▶ [The problem]:
Extend the article below on building an EKS cluster with Terraform, picking up right after its final line.

MORU

Date

August 25th, 2024

Client

E-commerce

Services

GITHUB ACTIONS CI/CD
AWS EKS
Helm Charts

Building a Production-Ready EKS Cluster with Terraform

Introduction

Amazon Elastic Kubernetes Service (EKS) has become a go-to solution for organizations looking to run containerized applications at scale. While AWS provides a managed Kubernetes control plane, setting up a production-ready EKS environment involves numerous components and best practices that need careful consideration.

In this article, I’ll walk through a complete Terraform implementation that automates the deployment of a production-grade EKS environment. This implementation is available in my GitHub repository: https://github.com/prasad-moru/AWS_EKS_TF.

Project Objectives

The main goals of this implementation are:

Infrastructure as Code: Manage the entire AWS EKS infrastructure using Terraform
Multi-Environment Support: Enable deployment across development, staging, and production environments
Modularity: Create reusable Terraform modules for key components
Security: Implement AWS security best practices including least privilege IAM roles
Networking: Configure proper VPC segmentation with public and private subnets
Add-ons: Include essential components like EBS CSI Driver and ALB Ingress Controller
Container Registry: Set up ECR repositories with appropriate lifecycle policies

Architecture Overview

The architecture follows AWS best practices with the following components:

VPC: Custom VPC with proper isolation between resources
Networking: Public and private subnets across multiple availability zones
EKS Control Plane: Managed Kubernetes control plane
Node Groups: Auto-scaling EC2 instances in private subnets
Load Balancing: AWS Load Balancer Controller for ingress management
Storage: EBS CSI Driver for persistent volume support
Security: Defense-in-depth approach with security groups, NACLs, and IAM roles
Container Registry: ECR repositories for storing container images

Project Structure

The repository is organized with a modular approach:

.

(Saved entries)
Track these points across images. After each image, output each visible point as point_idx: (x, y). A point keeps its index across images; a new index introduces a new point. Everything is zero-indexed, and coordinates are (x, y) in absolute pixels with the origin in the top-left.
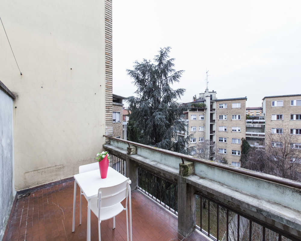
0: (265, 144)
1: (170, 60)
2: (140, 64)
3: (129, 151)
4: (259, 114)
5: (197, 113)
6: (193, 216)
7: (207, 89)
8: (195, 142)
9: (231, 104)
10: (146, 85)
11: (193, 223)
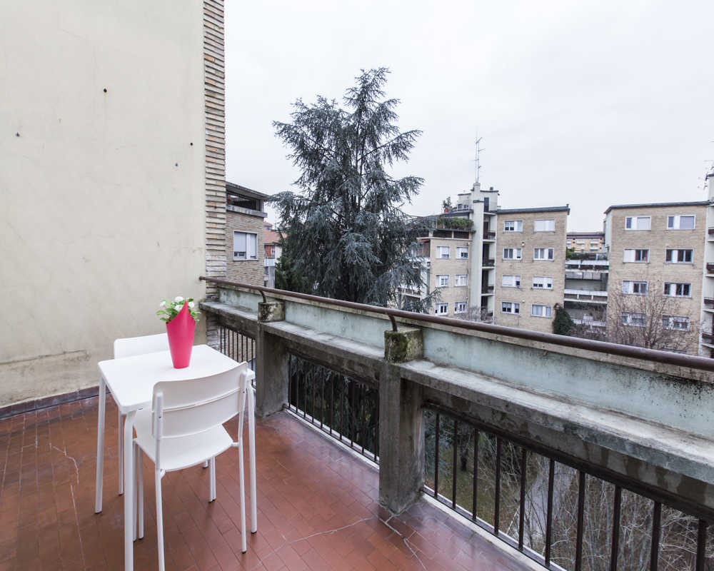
0: (608, 318)
1: (386, 104)
2: (310, 109)
3: (262, 312)
4: (596, 248)
5: (451, 242)
6: (419, 463)
7: (477, 184)
8: (446, 314)
9: (533, 222)
10: (324, 165)
11: (417, 479)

▶ [Response to this exercise]:
├── .gitignore
├── README.md
├── backend.tf              # Terraform state configuration
├── main.tf                 # Main entry point
├── outputs.tf              # Output definitions
├── providers.tf            # Provider configurations
├── variables.tf            # Variable definitions
├── modules/                # Reusable modules
│   ├── vpc/                # VPC configuration
│   ├── eks/                # EKS cluster configuration
│   ├── ebs-csi/            # EBS CSI Driver configuration
│   ├── alb-ingress/        # ALB Ingress Controller
│   └── ecr/                # ECR repositories
├── environments/           # Environment-specific configurations
│   ├── development/
│   ├── staging/
│   └── production/
└── kubernetes-workloads/   # Sample Kubernetes manifests

Key Components

VPC Configuration

The VPC module creates a network foundation with proper segmentation:

module "vpc" {
  source = "./modules/vpc"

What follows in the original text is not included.